Generative AI data management
Good data management is crucial to supporting the successful implementation of generative AI solutions. The types of data you’ll need to manage include:
- testing and operational data: all model inputs and outputs should be logged during development and testing. This information will be used to improve the performance of the system. It should be possible to audit this information in production, monitor and maintain performance and investigate anomalies
- financial data: the cost of running your generative AI solutions should be well known, and monitored closely. This will ensure you continue to operate cost-effectively for the given model and prompts. This relates to pure input and output token charges, and also to the hosting environment itself, hosting servers, data stores, vector databases.
Synthetic data
Data that is scarce or hard to obtain may be supported through the synthetic generation of data. Synthetic data is created to look like and mimic the statistical distribution of real data. For instance, if you were trying to build a fraud detection system but did not have many examples of real fraudulent activities, you could use synthetic data. This is also a technique widely used in medical data, where generative methods are used to standardise image data from multiple incompatible sources.
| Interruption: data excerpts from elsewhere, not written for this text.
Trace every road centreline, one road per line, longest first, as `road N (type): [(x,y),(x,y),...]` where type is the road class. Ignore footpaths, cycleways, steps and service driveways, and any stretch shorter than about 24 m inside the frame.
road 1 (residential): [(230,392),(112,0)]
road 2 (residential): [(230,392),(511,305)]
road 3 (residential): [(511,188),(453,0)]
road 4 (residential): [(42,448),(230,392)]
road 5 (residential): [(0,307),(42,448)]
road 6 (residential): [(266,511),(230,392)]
As always, there are caveats. Synthetic data will have well-known distributions built into it, and no more. If the original distributions are incorrect, or incomplete, then the model will inherit those deficiencies. Synthetic data is intended to extend your capacity and capabilities. You should pay the same care and attention to synthetic data generation as to the data pipeline and model selection.
We have more detail on this subject in our Synthetic Data Spotlight.
Final Thoughts
This document serves as an introductory overview or refresher to the fundamental concepts and considerations associated with generative AI. It is important to recognise that this field is vast and rapidly evolving. Staying informed about the latest developments is crucial, as new capabilities and challenges emerge regularly. Engaging with experts, participating in workshops, and reviewing additional resources can further enhance your knowledge.